Blog dedicated primarily to randomly selected news items; comments reflecting personal perceptions

Monday, November 18, 2019

Heart and Muscle Health?  Get Moving!

"There are clearly benefits at all levels [of activity]."
"The most encouraging is you don't have to be a super athlete, and it's never too late."
Soren Brage, principal investigator MRC Epidemiology Unit, University of Cambridge

"Older individuals get heart failure not because their hearts stop pumping well, but because the hearts become hard and stiff."
"There's no medication that treats that problem [prevention is key]."
Benjamin Levine, director, Institute for Exercise and Environmental Medicine, Dallas
 Aging.com

Researchers who looked at the activity levels of 315,059 study participants from age 50 to 71 at four stations in their lives; from age 15 to 18; 19 to 29; 35 to 39, and 40 to 61, found that those who had been inactive but went on to increase physical activity in later adulthood -- 40 to 61 -- to four to seven hours weekly, ended up with a 35 percent lower mortality risk as compared to those who were inactively sedentary all their lives and remained that way.

The study results, published in JAMA Network Open, found those individuals already active and continuing with their exercise levels into later adulthood came out with a 29 to 36 percent lower risk of early mortality. What was instructive and useful was the understanding that older adults who maintained exercise levels along with older adults who had newly taken up exercise both experienced comparable conclusions.

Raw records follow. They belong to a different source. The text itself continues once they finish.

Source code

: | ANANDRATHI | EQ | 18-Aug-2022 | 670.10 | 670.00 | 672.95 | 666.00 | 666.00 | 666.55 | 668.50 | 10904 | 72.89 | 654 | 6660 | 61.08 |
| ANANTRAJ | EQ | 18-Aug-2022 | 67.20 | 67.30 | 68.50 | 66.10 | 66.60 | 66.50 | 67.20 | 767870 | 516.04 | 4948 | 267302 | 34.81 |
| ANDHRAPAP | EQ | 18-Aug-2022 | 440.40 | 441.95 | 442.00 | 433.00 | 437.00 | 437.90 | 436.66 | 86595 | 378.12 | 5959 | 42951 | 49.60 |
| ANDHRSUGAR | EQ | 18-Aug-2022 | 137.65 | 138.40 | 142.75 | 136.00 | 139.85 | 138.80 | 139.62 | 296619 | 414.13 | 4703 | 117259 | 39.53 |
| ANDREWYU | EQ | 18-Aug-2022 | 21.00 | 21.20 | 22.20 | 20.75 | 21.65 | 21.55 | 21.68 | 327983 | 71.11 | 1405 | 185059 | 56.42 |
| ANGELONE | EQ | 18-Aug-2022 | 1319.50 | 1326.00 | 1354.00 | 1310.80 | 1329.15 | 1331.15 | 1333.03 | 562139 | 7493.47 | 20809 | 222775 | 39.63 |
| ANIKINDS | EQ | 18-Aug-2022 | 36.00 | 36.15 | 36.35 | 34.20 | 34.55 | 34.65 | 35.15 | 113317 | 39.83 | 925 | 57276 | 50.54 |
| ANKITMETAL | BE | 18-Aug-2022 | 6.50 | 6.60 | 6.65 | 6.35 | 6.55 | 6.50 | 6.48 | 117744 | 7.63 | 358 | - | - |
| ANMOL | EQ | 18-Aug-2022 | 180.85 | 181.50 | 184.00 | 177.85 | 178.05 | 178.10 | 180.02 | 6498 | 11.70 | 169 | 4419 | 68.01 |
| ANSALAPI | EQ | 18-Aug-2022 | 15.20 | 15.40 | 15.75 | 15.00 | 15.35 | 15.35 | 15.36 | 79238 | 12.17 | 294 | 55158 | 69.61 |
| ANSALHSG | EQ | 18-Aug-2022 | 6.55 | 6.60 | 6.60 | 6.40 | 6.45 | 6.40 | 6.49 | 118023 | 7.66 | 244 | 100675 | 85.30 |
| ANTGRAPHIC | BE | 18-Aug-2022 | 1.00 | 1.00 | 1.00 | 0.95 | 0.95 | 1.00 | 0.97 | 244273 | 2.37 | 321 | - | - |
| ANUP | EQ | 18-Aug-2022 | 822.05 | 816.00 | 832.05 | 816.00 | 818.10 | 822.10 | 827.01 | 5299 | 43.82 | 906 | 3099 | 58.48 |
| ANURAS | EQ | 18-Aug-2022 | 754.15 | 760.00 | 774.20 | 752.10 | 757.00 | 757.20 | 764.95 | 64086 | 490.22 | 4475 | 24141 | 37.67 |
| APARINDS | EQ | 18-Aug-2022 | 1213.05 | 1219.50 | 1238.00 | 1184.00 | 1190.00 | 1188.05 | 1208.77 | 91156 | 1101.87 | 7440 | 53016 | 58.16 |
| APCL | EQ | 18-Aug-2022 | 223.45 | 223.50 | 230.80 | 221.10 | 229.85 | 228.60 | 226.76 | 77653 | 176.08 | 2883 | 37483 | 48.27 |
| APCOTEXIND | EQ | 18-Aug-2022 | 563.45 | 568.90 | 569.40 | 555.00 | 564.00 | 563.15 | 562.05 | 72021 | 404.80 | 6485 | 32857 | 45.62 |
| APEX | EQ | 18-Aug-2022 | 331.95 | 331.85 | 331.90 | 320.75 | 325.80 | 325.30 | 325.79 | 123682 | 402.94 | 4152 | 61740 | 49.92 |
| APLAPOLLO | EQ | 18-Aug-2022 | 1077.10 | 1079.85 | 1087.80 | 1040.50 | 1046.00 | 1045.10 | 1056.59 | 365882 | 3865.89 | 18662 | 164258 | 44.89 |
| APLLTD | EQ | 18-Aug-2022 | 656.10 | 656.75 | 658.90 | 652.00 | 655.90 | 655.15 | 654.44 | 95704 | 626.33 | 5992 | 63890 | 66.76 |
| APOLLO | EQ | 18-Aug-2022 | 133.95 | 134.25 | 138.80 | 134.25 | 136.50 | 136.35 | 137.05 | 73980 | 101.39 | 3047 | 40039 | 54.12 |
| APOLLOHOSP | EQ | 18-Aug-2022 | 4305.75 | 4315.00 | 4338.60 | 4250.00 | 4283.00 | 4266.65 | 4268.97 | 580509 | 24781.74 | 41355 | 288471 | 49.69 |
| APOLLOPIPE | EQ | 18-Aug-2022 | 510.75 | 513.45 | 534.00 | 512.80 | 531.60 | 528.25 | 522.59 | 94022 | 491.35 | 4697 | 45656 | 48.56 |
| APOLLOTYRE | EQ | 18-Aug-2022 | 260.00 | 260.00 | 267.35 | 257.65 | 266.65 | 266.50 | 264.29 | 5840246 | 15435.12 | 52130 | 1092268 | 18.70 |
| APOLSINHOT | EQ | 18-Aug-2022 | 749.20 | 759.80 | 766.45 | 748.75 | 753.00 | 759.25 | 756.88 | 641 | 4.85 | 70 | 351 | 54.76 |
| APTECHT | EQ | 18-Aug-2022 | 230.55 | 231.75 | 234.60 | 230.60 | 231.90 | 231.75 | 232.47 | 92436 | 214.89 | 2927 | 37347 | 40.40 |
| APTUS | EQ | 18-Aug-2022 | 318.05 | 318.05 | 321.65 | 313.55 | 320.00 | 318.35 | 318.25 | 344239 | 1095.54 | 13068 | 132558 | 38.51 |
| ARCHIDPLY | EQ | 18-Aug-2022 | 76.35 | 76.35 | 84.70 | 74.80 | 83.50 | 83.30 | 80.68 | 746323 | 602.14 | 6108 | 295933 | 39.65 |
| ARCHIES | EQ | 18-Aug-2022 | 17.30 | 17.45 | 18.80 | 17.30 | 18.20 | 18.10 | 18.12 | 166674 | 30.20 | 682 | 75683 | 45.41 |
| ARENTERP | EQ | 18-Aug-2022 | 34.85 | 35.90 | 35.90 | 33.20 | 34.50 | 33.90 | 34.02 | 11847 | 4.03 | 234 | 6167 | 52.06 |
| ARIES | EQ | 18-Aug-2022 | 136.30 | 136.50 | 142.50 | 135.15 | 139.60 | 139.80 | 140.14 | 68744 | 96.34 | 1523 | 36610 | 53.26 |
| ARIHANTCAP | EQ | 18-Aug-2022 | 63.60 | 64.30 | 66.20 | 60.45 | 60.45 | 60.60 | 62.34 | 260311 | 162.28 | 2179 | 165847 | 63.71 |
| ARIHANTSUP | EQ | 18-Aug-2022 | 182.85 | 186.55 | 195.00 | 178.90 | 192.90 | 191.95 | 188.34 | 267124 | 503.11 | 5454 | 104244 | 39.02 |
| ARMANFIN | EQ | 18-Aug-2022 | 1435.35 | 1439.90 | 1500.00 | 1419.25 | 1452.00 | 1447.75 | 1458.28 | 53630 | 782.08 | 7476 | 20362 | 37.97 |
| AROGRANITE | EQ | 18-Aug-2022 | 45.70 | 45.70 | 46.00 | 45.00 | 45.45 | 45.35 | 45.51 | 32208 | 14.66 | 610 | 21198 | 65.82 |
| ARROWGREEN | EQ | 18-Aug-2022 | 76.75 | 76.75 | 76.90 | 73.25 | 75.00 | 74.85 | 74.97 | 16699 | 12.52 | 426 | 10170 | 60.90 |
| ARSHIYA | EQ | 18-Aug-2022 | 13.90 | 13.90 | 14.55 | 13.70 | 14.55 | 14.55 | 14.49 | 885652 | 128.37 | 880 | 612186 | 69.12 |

Adults -- researchers discovered -- with cardiovascular disease and cancer, gained substantial longevity benefits when they became more active, irrespective of their past physical activity levels, and those who had been inactive at the beginning, yet increased to an average of thirty minutes of moderate exercise daily, gained an approximate 24 percent lower mortality risk.

Aging.com

What the research indicated was that irregardless of a participant's body mass index, blood pressure or cholesterol, benefits were attained. Specifically, health benefits of beginning to exercise later in life, affected the heart and muscles beneficially. A study of 61 healthy, but sedentary adults of age 45 to 64 by the American Heart Association, found in 2018 that participants who began exercising reversed cardiovascular effects of sedentary aging.

In that age category, those people who took up exercising indicated a 25 percent improvement in elasticity of the left ventricular muscle of the heart, the heart chamber responsible for pumping blood to the rest of the body. The cardiac stiffness linked to sedentary aging was prevented through exercise restoring heart elasticity.

Exercise training has a best-before date for effectiveness which represents that period before the onset of late-middle age -- since heart stiffening begins at that point. Before attaining age 65, while the heart retains plasticity, exercise training as a maintenance preventive therapy must be well in place.

"Master athletes", representing men between age 60 and 80 whose  high-level endurance training at least twice weekly for a minimum of 20 years were compared by researchers from the University of Birmingham to men of the same age who had no regular workout routine. Published in Frontiers in Physiology this year, the study concluded both groups held an equal capacity to build muscle, related to their exercise.